Perjanjian seperti itu, judex juris menilai, tidak mempunyai kekuatan mengikat bagi para pihak yang membuatnya, sehingga tidak mempunyai akibat hukum. Hal ini disebabkan, perjanjian lisan yang masih harus ditindak lanjuti dan belum dibuat di depan notaris seperti yang dimaksud surat penggugat tertanggal 19 Februari 1994 (bukti T.I.1).
Adapun mengenai tanah objek sengketa yang merupakan harta bersama (gono-gini) antara tergugat I dan tergugat II selaku suami isteri, Majelis Hakim tingkat kasasi merujuk pada Pasal 36 ayat (1) Undang-Undang Nomor 1 tahun 1974. Judex juris berpandangan, tindakan terhadap harta bersama oleh suami atau isteri, harus mendapat persetujuan dari suami isteri tersebut. Sedangkan perjanjian permulaan dalam perkara dimaksud, belum mendapat persetujuan tergugat II selaku isteri. Dengan demikian, Majelis Hakim tingkat kasasi menyatakan perjanjian permulaan yang dilakukan secara lisan tersebut tidak sah menurut hukum.
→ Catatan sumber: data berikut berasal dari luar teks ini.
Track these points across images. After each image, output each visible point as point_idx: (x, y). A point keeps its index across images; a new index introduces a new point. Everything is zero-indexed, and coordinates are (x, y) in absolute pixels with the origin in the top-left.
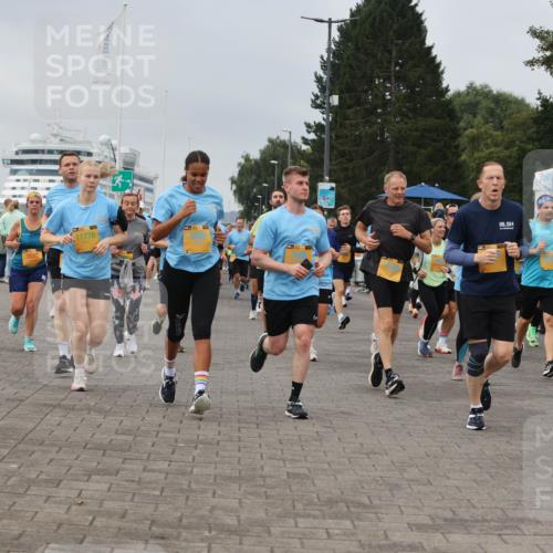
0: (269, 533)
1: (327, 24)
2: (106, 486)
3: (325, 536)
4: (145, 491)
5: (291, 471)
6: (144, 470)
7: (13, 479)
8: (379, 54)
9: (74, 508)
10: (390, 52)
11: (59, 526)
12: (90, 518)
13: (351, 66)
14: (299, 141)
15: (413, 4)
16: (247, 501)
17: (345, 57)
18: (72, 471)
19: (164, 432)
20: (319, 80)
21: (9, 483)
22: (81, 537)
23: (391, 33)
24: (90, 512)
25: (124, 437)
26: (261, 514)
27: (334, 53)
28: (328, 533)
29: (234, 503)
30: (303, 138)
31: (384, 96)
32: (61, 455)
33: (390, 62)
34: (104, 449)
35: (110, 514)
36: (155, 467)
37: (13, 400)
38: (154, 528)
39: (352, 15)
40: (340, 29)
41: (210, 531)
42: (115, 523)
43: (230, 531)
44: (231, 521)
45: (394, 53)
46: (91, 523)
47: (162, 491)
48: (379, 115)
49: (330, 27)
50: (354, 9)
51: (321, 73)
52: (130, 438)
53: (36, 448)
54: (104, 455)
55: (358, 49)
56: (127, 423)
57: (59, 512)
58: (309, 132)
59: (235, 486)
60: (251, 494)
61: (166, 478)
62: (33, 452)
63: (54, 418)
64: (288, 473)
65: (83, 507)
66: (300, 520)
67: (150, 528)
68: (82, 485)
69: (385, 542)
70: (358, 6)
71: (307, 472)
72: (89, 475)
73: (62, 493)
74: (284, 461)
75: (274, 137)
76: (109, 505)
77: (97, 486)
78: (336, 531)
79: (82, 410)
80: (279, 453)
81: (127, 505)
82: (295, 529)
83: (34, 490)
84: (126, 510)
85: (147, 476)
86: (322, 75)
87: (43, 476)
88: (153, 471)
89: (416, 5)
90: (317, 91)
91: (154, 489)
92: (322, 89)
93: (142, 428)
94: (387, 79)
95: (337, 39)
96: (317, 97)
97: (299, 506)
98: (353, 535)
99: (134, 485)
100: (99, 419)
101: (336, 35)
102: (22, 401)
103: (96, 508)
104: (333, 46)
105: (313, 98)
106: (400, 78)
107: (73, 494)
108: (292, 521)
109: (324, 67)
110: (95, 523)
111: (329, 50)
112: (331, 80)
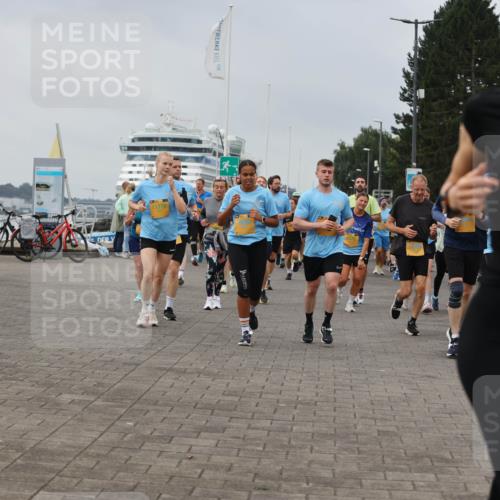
0: (361, 485)
1: (414, 25)
2: (213, 442)
3: (411, 487)
4: (249, 447)
5: (380, 428)
6: (249, 427)
7: (130, 435)
8: (461, 53)
9: (184, 461)
10: (470, 50)
11: (171, 478)
12: (199, 471)
13: (435, 64)
14: (389, 131)
15: (490, 7)
16: (342, 456)
17: (430, 54)
18: (183, 428)
19: (267, 393)
20: (407, 75)
21: (125, 439)
22: (190, 488)
23: (471, 33)
24: (198, 466)
25: (230, 398)
26: (354, 468)
27: (420, 52)
28: (414, 485)
29: (330, 458)
30: (393, 128)
31: (465, 90)
32: (173, 414)
33: (470, 60)
34: (212, 409)
35: (216, 468)
36: (258, 425)
37: (130, 364)
38: (257, 481)
39: (437, 16)
40: (425, 29)
41: (308, 483)
42: (222, 475)
43: (327, 483)
44: (326, 474)
45: (474, 52)
46: (200, 476)
47: (264, 448)
48: (460, 108)
49: (416, 27)
50: (438, 11)
51: (408, 69)
52: (236, 399)
53: (150, 408)
54: (212, 414)
55: (441, 47)
56: (233, 385)
57: (171, 465)
58: (398, 123)
59: (330, 443)
60: (346, 450)
61: (268, 435)
62: (148, 411)
63: (167, 380)
64: (379, 431)
65: (192, 461)
66: (389, 473)
67: (253, 481)
68: (193, 441)
69: (464, 494)
70: (441, 9)
71: (396, 430)
72: (198, 432)
73: (173, 448)
74: (375, 420)
75: (367, 126)
76: (216, 459)
77: (205, 442)
78: (422, 484)
79: (192, 373)
80: (371, 412)
81: (233, 459)
82: (384, 482)
83: (148, 446)
84: (232, 464)
85: (251, 433)
86: (410, 71)
87: (156, 434)
88: (257, 429)
89: (493, 8)
90: (405, 86)
91: (258, 445)
92: (410, 83)
93: (248, 390)
94: (468, 75)
95: (423, 38)
96: (405, 91)
97: (388, 460)
98: (436, 486)
99: (239, 442)
100: (208, 381)
101: (422, 34)
102: (138, 365)
103: (205, 462)
104: (419, 45)
105: (402, 92)
106: (479, 74)
107: (184, 449)
108: (382, 474)
109: (411, 64)
110: (203, 475)
111: (416, 48)
112: (418, 76)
Selanjutnya, judex juris dalam konvensi tentang pokok perkara, menolak gugatan penggugat untuk seluruhnya dan menyatakan sita jaminan yang telah dilakukan oleh Pengadilan Negeri Medan tertanggal 24 Maret 1994 dan Berita Acara Sita Jaminan tidak sah dan tidak berharga.
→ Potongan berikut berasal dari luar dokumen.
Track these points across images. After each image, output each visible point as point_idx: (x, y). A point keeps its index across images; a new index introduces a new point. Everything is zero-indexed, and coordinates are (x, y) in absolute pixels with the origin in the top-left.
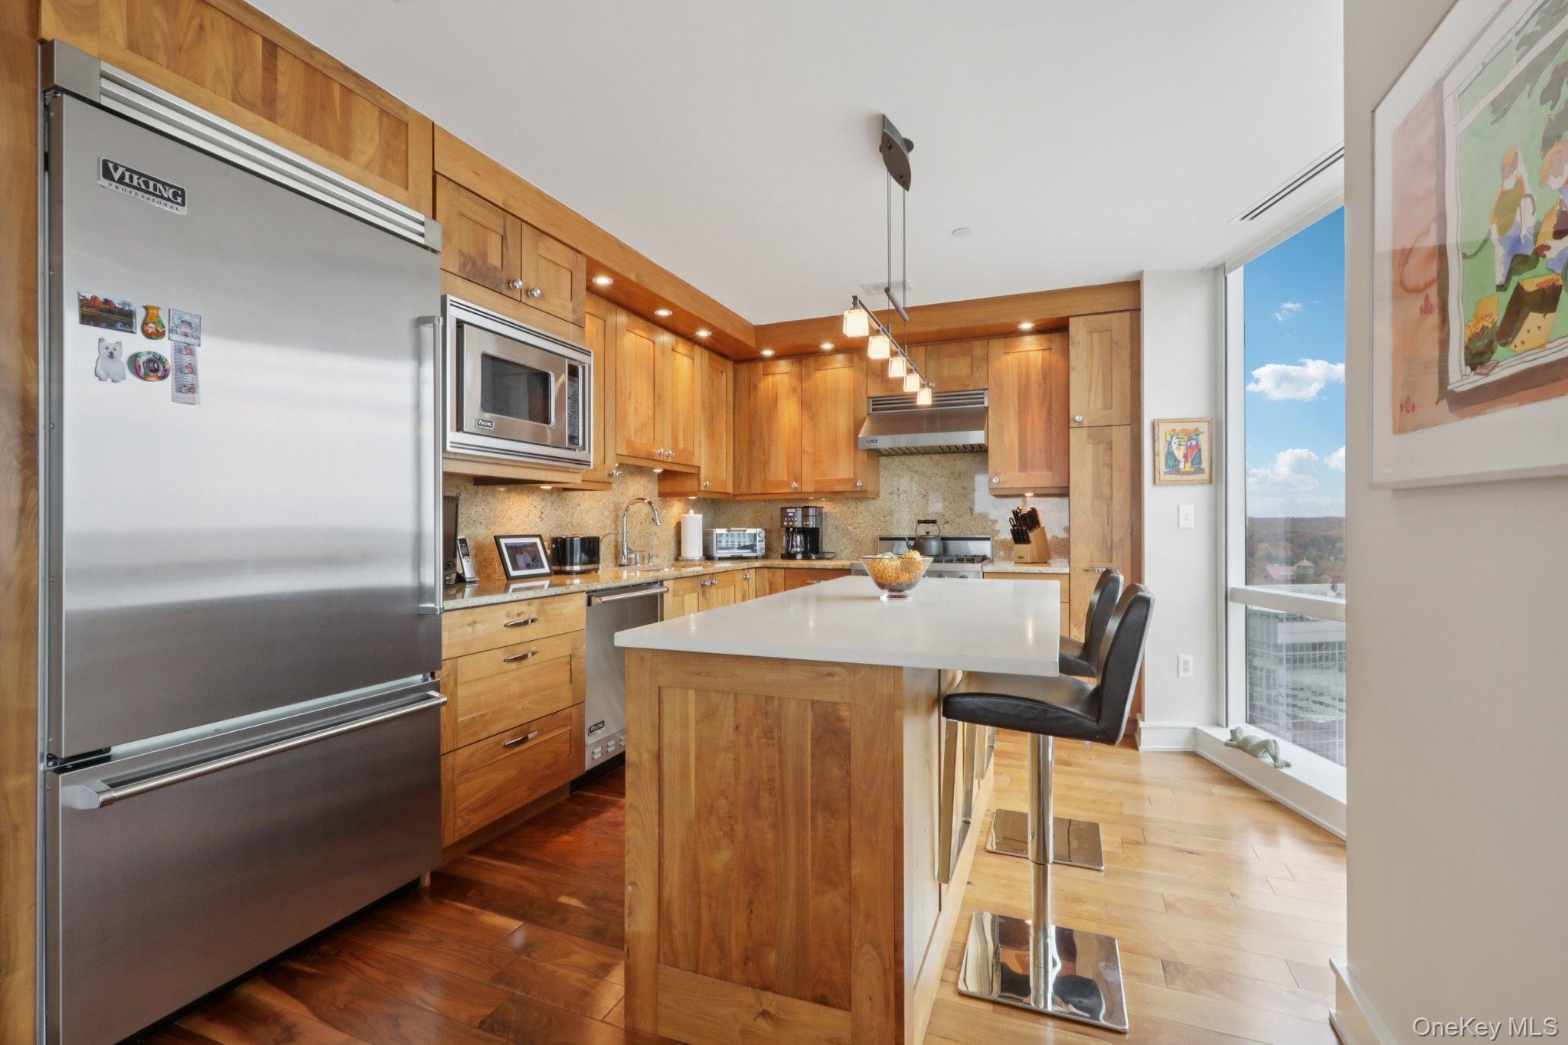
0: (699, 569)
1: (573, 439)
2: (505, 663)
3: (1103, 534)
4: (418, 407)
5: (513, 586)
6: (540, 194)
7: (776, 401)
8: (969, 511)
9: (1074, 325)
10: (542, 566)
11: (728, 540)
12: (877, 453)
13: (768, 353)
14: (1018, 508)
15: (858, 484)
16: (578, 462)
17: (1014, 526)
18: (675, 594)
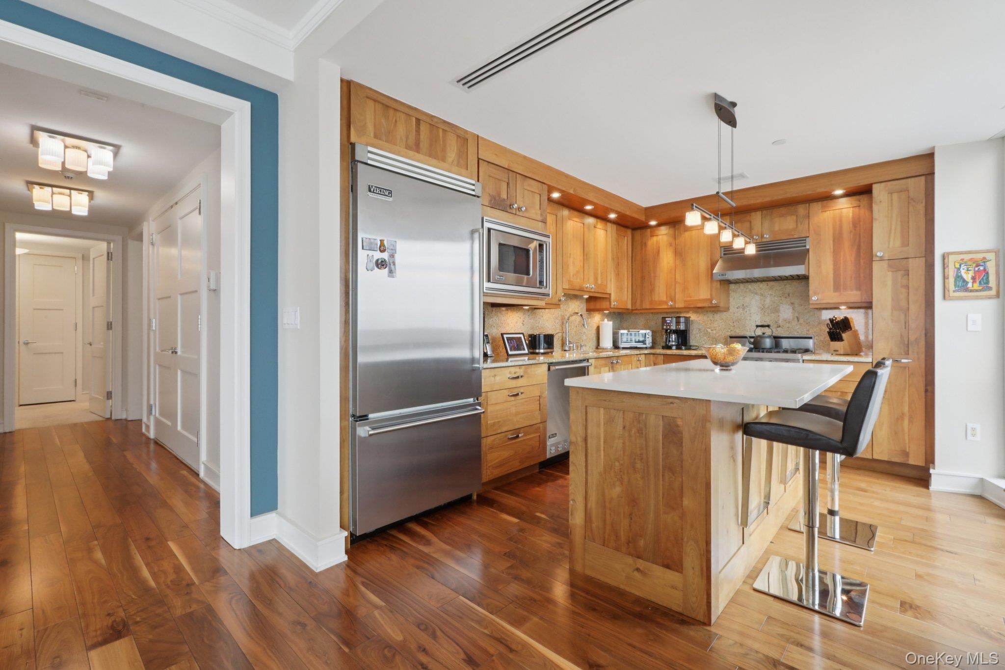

Judex juris turut memerintahkan Pengadilan Negeri Medan untuk mengangkat kembali sita jaminan tersebut. Adapun dalam rekonvensi tentang pokok perkara, judex juris menyatakan, gugatan rekonvensi tergugat I dan tergugat II dalam konvensi tidak dapat diterima.
Berdasarkan uraian putusan tersebut, terdapat tiga kaidah hukum penting yang dapat diambil dari Putusan Nomor 2691 K/Pdt/1996, yaitu:
- Perjanjian lisan, baru merupakan perjanjian permulaan yang akan ditindak lanjuti dan belum dibuat di depan Notaris, belum mempunyai kekuatan mengikat bagi para pihak yang membuatnya, sehingga tidak mempunyai akibat hukum.
- Tindakan terhadap harta bersama oleh suami atau isteri harus mendapat persetujuan suami isteri.
- Perjanjian lisan menjual tanah harta bersama yang dilakukan suami dan belum disetujui isteri, maka perjanjian tersebut tidak sah menurut hukum.
Publikasi yurisprudensi yang telah ada tersebut, semoga semakin menguatkan kedudukan yurisprudensi sebagai salah satu sumber hukum yang ikut berperan dalam pembangunan hukum nasional, sehingga dapat mewujudkan keadilan sosial dan rasa kepastian hukum di masyarakat.